ABOUT THIS TASK: Pictures in the records below are skipped; the rest is copied exactly.

RECORDS PROVIDED:
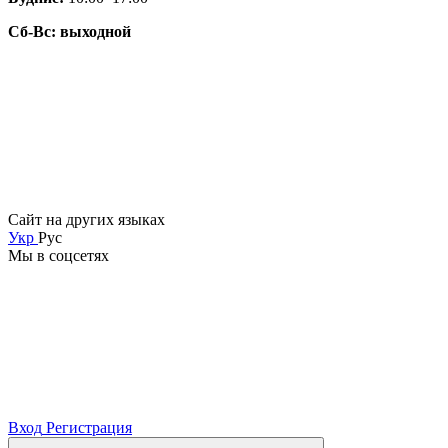
Сб-Вс: выходной
Сайт на других языках
Укр
Рус
Мы в соцсетях
Вход
Регистрация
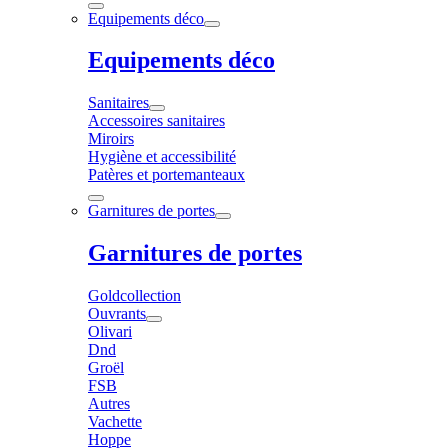
Equipements déco
Equipements déco
Sanitaires
Accessoires sanitaires
Miroirs
Hygiène et accessibilité
Patères et portemanteaux
Garnitures de portes
Garnitures de portes
Goldcollection
Ouvrants
Olivari
Dnd
Groël
FSB
Autres
Vachette
Hoppe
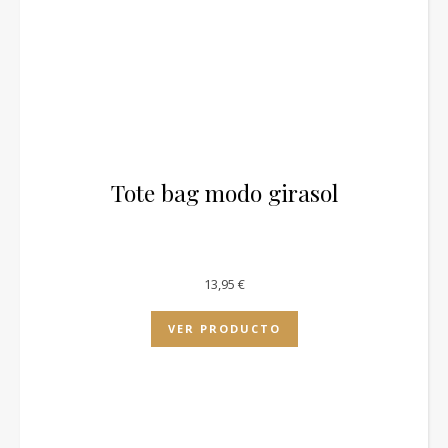
Tote bag modo girasol
13,95
€
VER PRODUCTO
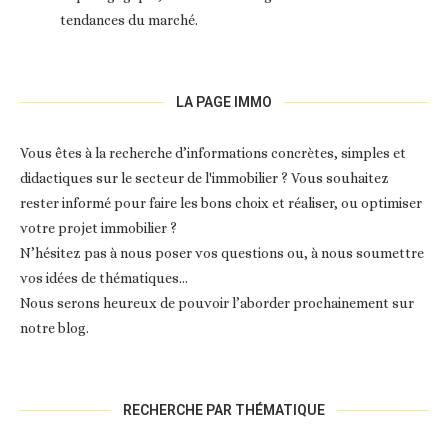
tendances du marché.
LA PAGE IMMO
Vous êtes à la recherche d’informations concrètes, simples et
didactiques sur le secteur de l'immobilier ? Vous souhaitez
rester informé pour faire les bons choix et réaliser, ou optimiser
votre projet immobilier ?
N’hésitez pas à nous poser vos questions ou, à nous soumettre
vos idées de thématiques…
Nous serons heureux de pouvoir l’aborder prochainement sur
notre blog.
RECHERCHE PAR THÉMATIQUE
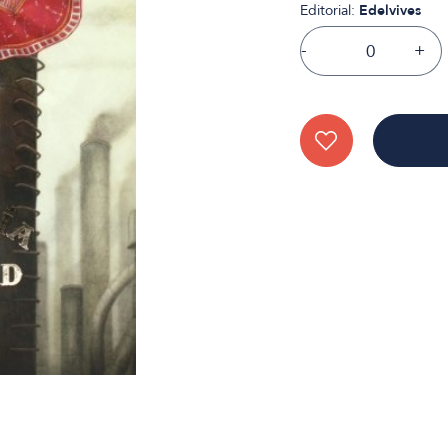
Editorial:
Edelvives
-
+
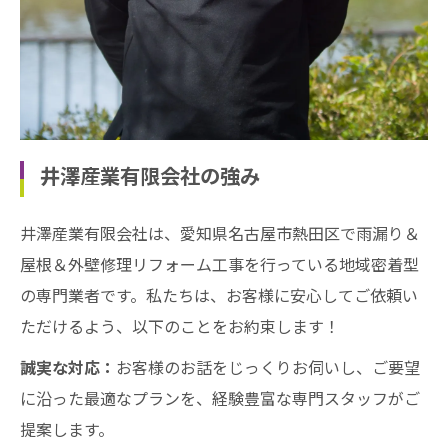
井澤産業有限会社の強み
井澤産業有限会社は、愛知県名古屋市熱田区で雨漏り＆
屋根＆外壁修理リフォーム工事を行っている地域密着型
の専門業者です。私たちは、お客様に安心してご依頼い
ただけるよう、以下のことをお約束します！
誠実な対応：
お客様のお話をじっくりお伺いし、ご要望
に沿った最適なプランを、経験豊富な専門スタッフがご
提案します。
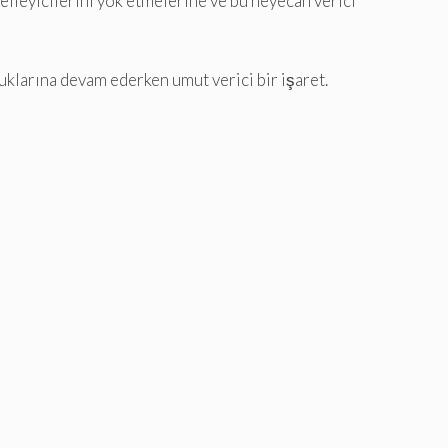
elleyicilerini yok etmelerine ve bu heyecan verici
uklarına devam ederken umut verici bir işaret.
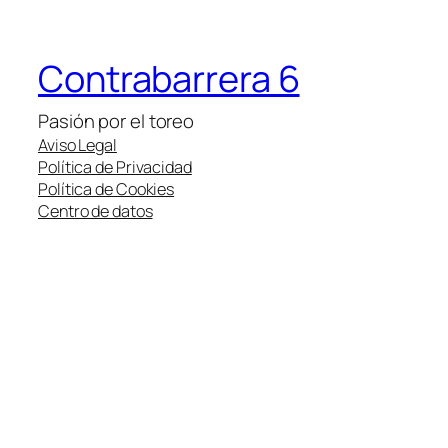
Contrabarrera 6
Pasión por el toreo
Aviso Legal
Política de Privacidad
Política de Cookies
Centro de datos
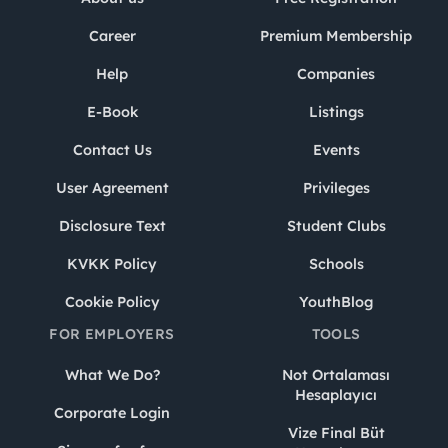
Career
Premium Membership
Help
Companies
E-Book
Listings
Contact Us
Events
User Agreement
Privileges
Disclosure Text
Student Clubs
KVKK Policy
Schools
Cookie Policy
YouthBlog
FOR EMPLOYERS
TOOLS
What We Do?
Not Ortalaması
Hesaplayıcı
Corporate Login
Vize Final Büt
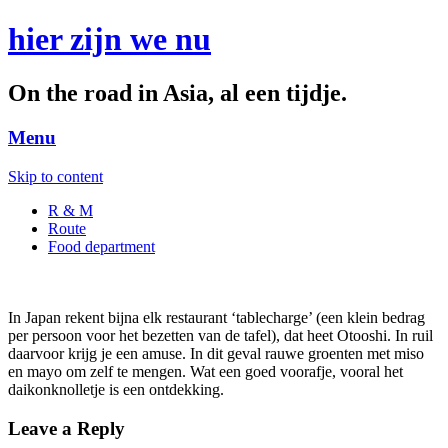
hier zijn we nu
On the road in Asia, al een tijdje.
Menu
Skip to content
R & M
Route
Food department
In Japan rekent bijna elk restaurant ‘tablecharge’ (een klein bedrag
per persoon voor het bezetten van de tafel), dat heet Otooshi. In ruil
daarvoor krijg je een amuse. In dit geval rauwe groenten met miso
en mayo om zelf te mengen. Wat een goed voorafje, vooral het
daikonknolletje is een ontdekking.
Leave a Reply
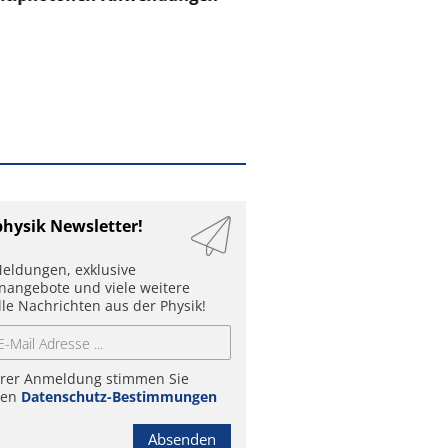
physik Newsletter!
eldungen, exklusive
enangebote und viele weitere
lle Nachrichten aus der Physik!
hrer Anmeldung stimmen Sie
ren
Datenschutz-Bestimmungen
Absenden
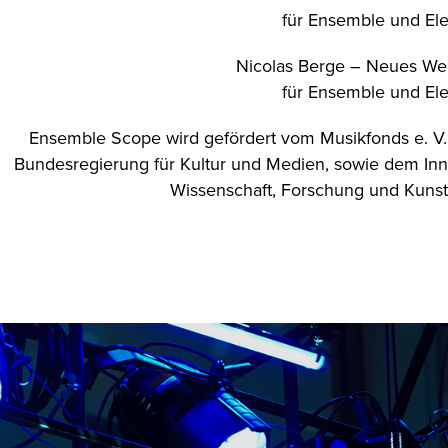
für Ensemble und Ele
Nicolas Berge – Neues We
für Ensemble und Ele
Ensemble Scope wird gefördert vom Musikfonds e. V. 
Bundesregierung für Kultur und Medien, sowie dem Inn
Wissenschaft, Forschung und Kuns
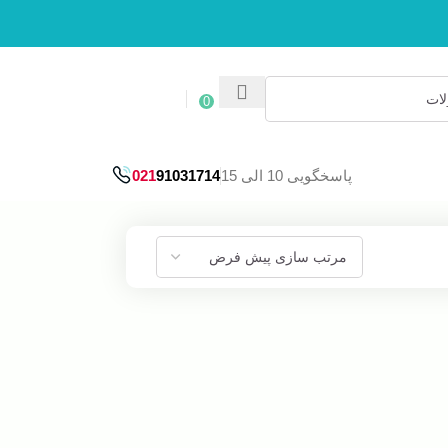
ورود / ثبت نام
0
پاسخگویی 10 الی 15
91031714
021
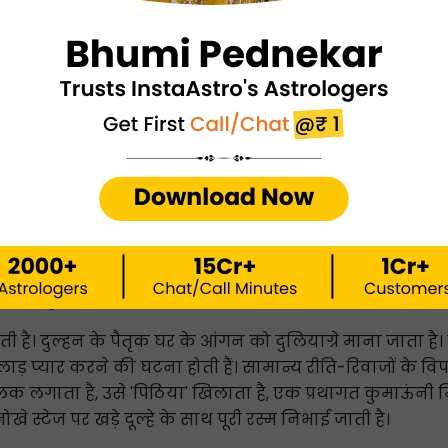
ई की रस्म को नाम दिया। इस पारंपरिक कुमाऊंनी व्यंजन में गेहू
से ही छोटे गोल पापड़ तेल के पैन में गहरे तले जाते हैं। वे एक शानद
 आकर्षण है। यह देवताओं को चढ़ाया जाता है क्योंकि परिवार के
ही लड्डू और सुवाल पड़ोस में बांट देता है।
 भगवान विष्णु का अवतार माना जाता है और सुंदर कुमाउनी लड़की
 करना शुभ माना जाता है क्योंकि ऐसा माना जाता है कि इससे 
ती है। दुल्हन के पैतृक घर के आंगन को दुलियाग्रे माना जाता ह
ाड़ प्यार करने की घटना होती हैं। सामान्य रीति-रिवाजों के वि
तिलक लगाता है, उसे 'पिठिया' खिलाता है, एक प्रथागत कुमाऊंनी 
्टेज पर खड़े दूल्हे के साथ पूरी रस्म निभाई जाती है।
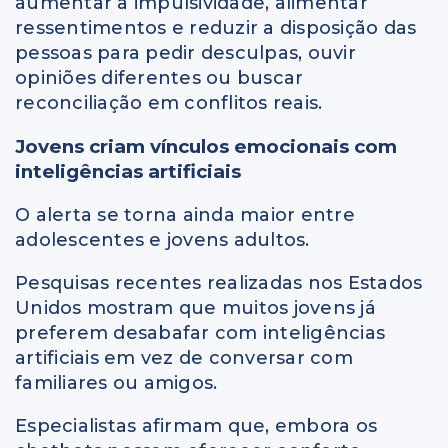
aumentar a impulsividade, alimentar
ressentimentos e reduzir a disposição das
pessoas para pedir desculpas, ouvir
opiniões diferentes ou buscar
reconciliação em conflitos reais.
Jovens criam vínculos emocionais com
inteligências artificiais
O alerta se torna ainda maior entre
adolescentes e jovens adultos.
Pesquisas recentes realizadas nos Estados
Unidos mostram que muitos jovens já
preferem desabafar com inteligências
artificiais em vez de conversar com
familiares ou amigos.
Especialistas afirmam que, embora os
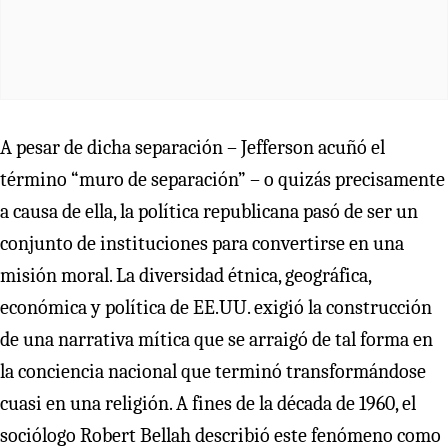
A pesar de dicha separación – Jefferson acuñó el
término “muro de separación” – o quizás precisamente
a causa de ella, la política republicana pasó de ser un
conjunto de instituciones para convertirse en una
misión moral. La diversidad étnica, geográfica,
económica y política de EE.UU. exigió la construcción
de una narrativa mítica que se arraigó de tal forma en
la conciencia nacional que terminó transformándose
cuasi en una religión. A fines de la década de 1960, el
sociólogo Robert Bellah describió este fenómeno como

EXERCISE ANSWER:
Сб-Вс: выходной
Сайт на других языках
Укр
Рус
Мы в соцсетях
Вход
Регистрация
Equipements déco
Equipements déco
Sanitaires
Accessoires sanitaires
Miroirs
Hygiène et accessibilité
Patères et portemanteaux
Garnitures de portes
Garnitures de portes
Goldcollection
Ouvrants
Olivari
Dnd
Groël
FSB
Autres
Vachette
Hoppe
Tote bag modo girasol
13,95
€
VER PRODUCTO
tendances du marché.
LA PAGE IMMO
Vous êtes à la recherche d’informations concrètes, simples et
didactiques sur le secteur de l'immobilier ? Vous souhaitez
rester informé pour faire les bons choix et réaliser, ou optimiser
votre projet immobilier ?
N’hésitez pas à nous poser vos questions ou, à nous soumettre
vos idées de thématiques…
Nous serons heureux de pouvoir l’aborder prochainement sur
notre blog.
RECHERCHE PAR THÉMATIQUE
Editorial:
Edelvives
-
+
井澤産業有限会社の強み
井澤産業有限会社は、愛知県名古屋市熱田区で雨漏り＆
屋根＆外壁修理リフォーム工事を行っている地域密着型
の専門業者です。私たちは、お客様に安心してご依頼い
ただけるよう、以下のことをお約束します！
誠実な対応：
お客様のお話をじっくりお伺いし、ご要望
に沿った最適なプランを、経験豊富な専門スタッフがご
提案します。
elleyicilerini yok etmelerine ve bu heyecan verici
uklarına devam ederken umut verici bir işaret.
Contrabarrera 6
Pasión por el toreo
Aviso Legal
Política de Privacidad
Política de Cookies
Centro de datos
Career
Premium Membership
Help
Companies
E-Book
Listings
Contact Us
Events
User Agreement
Privileges
Disclosure Text
Student Clubs
KVKK Policy
Schools
Cookie Policy
YouthBlog
FOR EMPLOYERS
TOOLS
What We Do?
Not Ortalaması
Hesaplayıcı
Corporate Login
Vize Final Büt
hier zijn we nu
On the road in Asia, al een tijdje.
Menu
Skip to content
R & M
Route
Food department
In Japan rekent bijna elk restaurant ‘tablecharge’ (een klein bedrag
per persoon voor het bezetten van de tafel), dat heet Otooshi. In ruil
daarvoor krijg je een amuse. In dit geval rauwe groenten met miso
en mayo om zelf te mengen. Wat een goed voorafje, vooral het
daikonknolletje is een ontdekking.
Leave a Reply
physik Newsletter!
eldungen, exklusive
enangebote und viele weitere
lle Nachrichten aus der Physik!
hrer Anmeldung stimmen Sie
ren
Datenschutz-Bestimmungen
Absenden
für Ensemble und Ele
Nicolas Berge – Neues We
für Ensemble und Ele
Ensemble Scope wird gefördert vom Musikfonds e. V. 
Bundesregierung für Kultur und Medien, sowie dem Inn
Wissenschaft, Forschung und Kuns
ورود / ثبت نام
0
پاسخگویی 10 الی 15
91031714
021
ई की रस्म को नाम दिया। इस पारंपरिक कुमाऊंनी व्यंजन में गेहू
से ही छोटे गोल पापड़ तेल के पैन में गहरे तले जाते हैं। वे एक शानद
 आकर्षण है। यह देवताओं को चढ़ाया जाता है क्योंकि परिवार के
ही लड्डू और सुवाल पड़ोस में बांट देता है।
 भगवान विष्णु का अवतार माना जाता है और सुंदर कुमाउनी लड़की
 करना शुभ माना जाता है क्योंकि ऐसा माना जाता है कि इससे 
ती है। दुल्हन के पैतृक घर के आंगन को दुलियाग्रे माना जाता ह
ाड़ प्यार करने की घटना होती हैं। सामान्य रीति-रिवाजों के वि
तिलक लगाता है, उसे 'पिठिया' खिलाता है, एक प्रथागत कुमाऊंनी 
्टेज पर खड़े दूल्हे के साथ पूरी रस्म निभाई जाती है।
aumentar a impulsividade, alimentar
ressentimentos e reduzir a disposição das
pessoas para pedir desculpas, ouvir
opiniões diferentes ou buscar
reconciliação em conflitos reais.
Jovens criam vínculos emocionais com
inteligências artificiais
O alerta se torna ainda maior entre
adolescentes e jovens adultos.
Pesquisas recentes realizadas nos Estados
Unidos mostram que muitos jovens já
preferem desabafar com inteligências
artificiais em vez de conversar com
familiares ou amigos.
Especialistas afirmam que, embora os
A pesar de dicha separación – Jefferson acuñó el
término “muro de separación” – o quizás precisamente
a causa de ella, la política republicana pasó de ser un
conjunto de instituciones para convertirse en una
misión moral. La diversidad étnica, geográfica,
económica y política de EE.UU. exigió la construcción
de una narrativa mítica que se arraigó de tal forma en
la conciencia nacional que terminó transformándose
cuasi en una religión. A fines de la década de 1960, el
sociólogo Robert Bellah describió este fenómeno como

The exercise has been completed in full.